→ Provided data
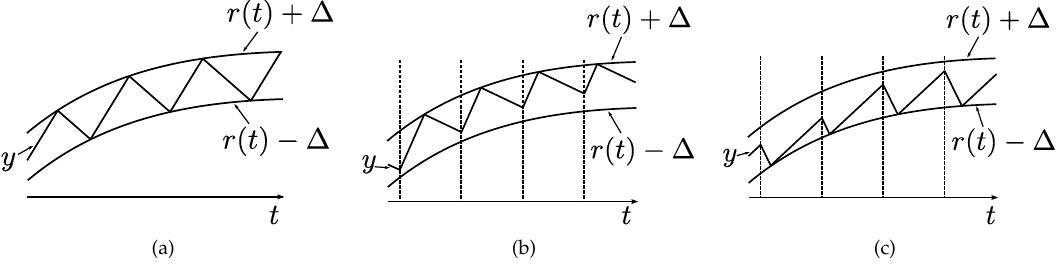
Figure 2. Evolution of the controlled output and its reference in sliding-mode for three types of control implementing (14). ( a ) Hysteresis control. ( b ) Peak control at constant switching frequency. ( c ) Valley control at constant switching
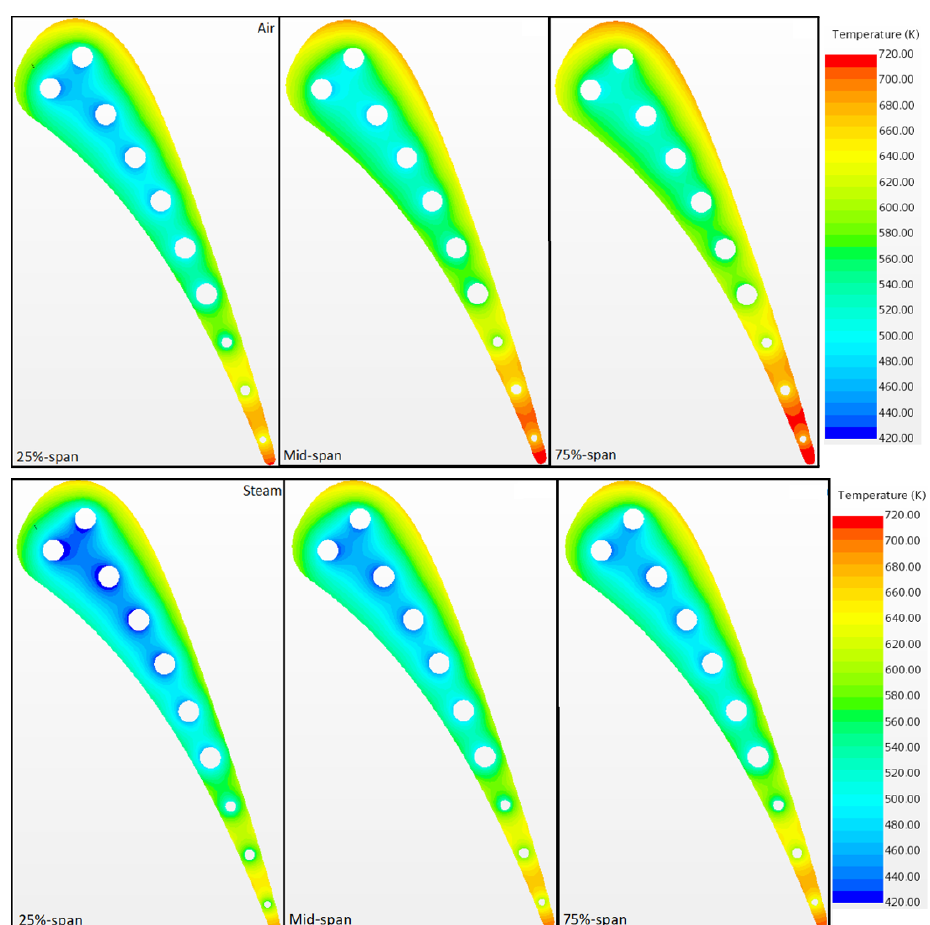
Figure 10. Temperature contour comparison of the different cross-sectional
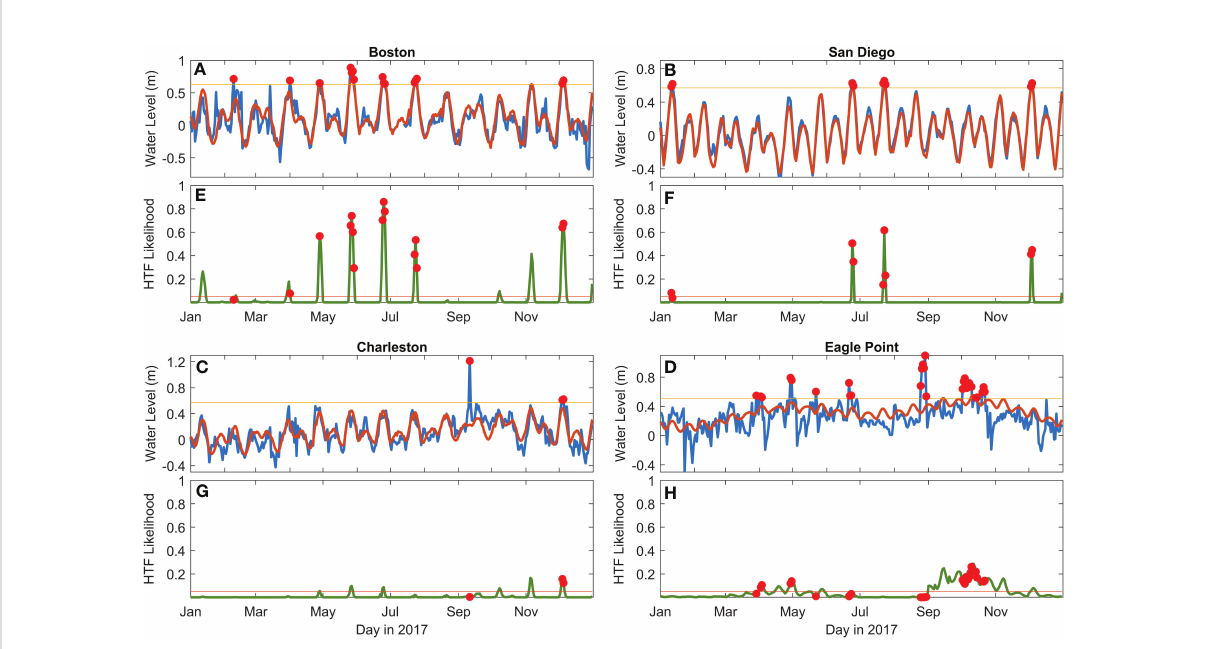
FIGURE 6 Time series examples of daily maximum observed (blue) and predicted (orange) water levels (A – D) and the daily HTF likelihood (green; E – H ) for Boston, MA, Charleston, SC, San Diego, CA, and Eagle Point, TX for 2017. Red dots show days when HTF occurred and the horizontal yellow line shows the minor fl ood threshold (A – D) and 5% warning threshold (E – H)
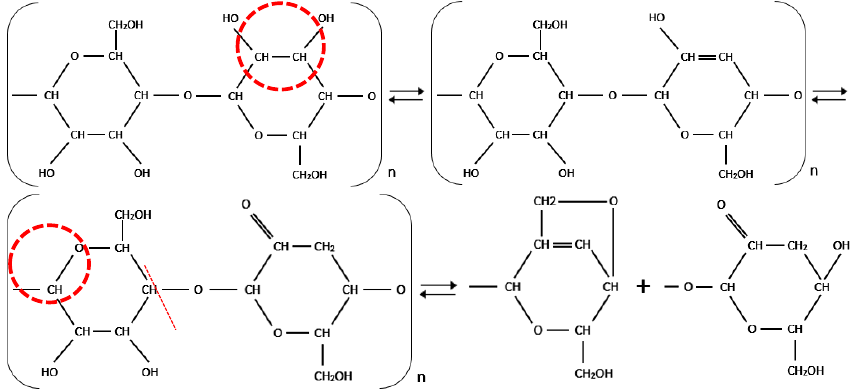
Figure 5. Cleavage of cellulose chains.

→ What is expected
Provide the listing above once more, exactly, with the pictures removed.

→ Response area
Figure 2. Evolution of the controlled output and its reference in sliding-mode for three types of control implementing (14). ( a ) Hysteresis control. ( b ) Peak control at constant switching frequency. ( c ) Valley control at constant switching
Figure 10. Temperature contour comparison of the different cross-sectional
FIGURE 6 Time series examples of daily maximum observed (blue) and predicted (orange) water levels (A – D) and the daily HTF likelihood (green; E – H ) for Boston, MA, Charleston, SC, San Diego, CA, and Eagle Point, TX for 2017. Red dots show days when HTF occurred and the horizontal yellow line shows the minor fl ood threshold (A – D) and 5% warning threshold (E – H)
Figure 5. Cleavage of cellulose chains.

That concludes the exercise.